Tuesday, October 14, 2008

The Almost Daily 2¢ - Double-Down Economics

Ah… the irony… The mother of all financial engineering disasters being solved by heap loads more financial engineering!

By “fire hosing” this thing with dollars the mortals have struck back as best they know how but Mr. Market won’t stay satisfied for long.

No. This rally too will soon fade.

The “Real Economy” has some real big problems not the least of which is the fact that currently some 10 – 14 million households (soon to be 20 – 30 million) remain essentially insolvent with debts far exceeding savings and incomes soon to be unsteady and woefully inadequate to continue treading water much longer.

And as the unemployment mounts pushing household financial stress closer to its pinnacle, don’t look for Paulson et al. to step in with personal liquidity injections.

No… their top-down approach is dead-set on moving freshly minted fictitious wealth to the non-productive uses of the very same financial industrialists that so perfectly set the context of this disaster.

Call it “Double-down” economics.

But soon we will all recognize the absurdity of flooding the top of the financial system with liquidity in the hopes that some of it sloshes and slops down the rest of the remaining structure, making superficially slippery the channels of debt and raining down phony prosperity onto consumers and firms.

But perhaps that touches on the most salient take-away from the last several weeks… that the participants of the world’s largest and most modern economies apparently don’t believe that anything can function without unusually cheap and freely available debt.

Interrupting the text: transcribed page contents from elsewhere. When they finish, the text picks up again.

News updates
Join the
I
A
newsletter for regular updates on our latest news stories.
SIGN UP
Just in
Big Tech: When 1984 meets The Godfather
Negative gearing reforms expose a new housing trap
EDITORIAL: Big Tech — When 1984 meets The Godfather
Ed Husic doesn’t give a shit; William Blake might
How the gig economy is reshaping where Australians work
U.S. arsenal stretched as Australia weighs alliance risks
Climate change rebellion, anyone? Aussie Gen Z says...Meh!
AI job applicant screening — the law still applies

This begs the questions… what if there is no choice?

What if the various interest rates and their associated spreads over rates more closely matching government manipulations like the Fed Funds Target Rate are not broken at all, as has been widely reported, but are in fact simply right?

Shouldn’t risk, especially in light of recent events, cost more than 20-30 basis points off of some artificially depressed level?

That’s what Commercial Paper rates seem to be very boldly stating… Firms needing short term liquidity can have all they want… at 6.24% not the manipulated 1.95%.

So, while Wall Street enjoys its brief moment of euphoria in the short term, the medium to long term will see rates more than likely stay elevated, unemployment rise, foreclosures rise, home prices fall and the recession deepen.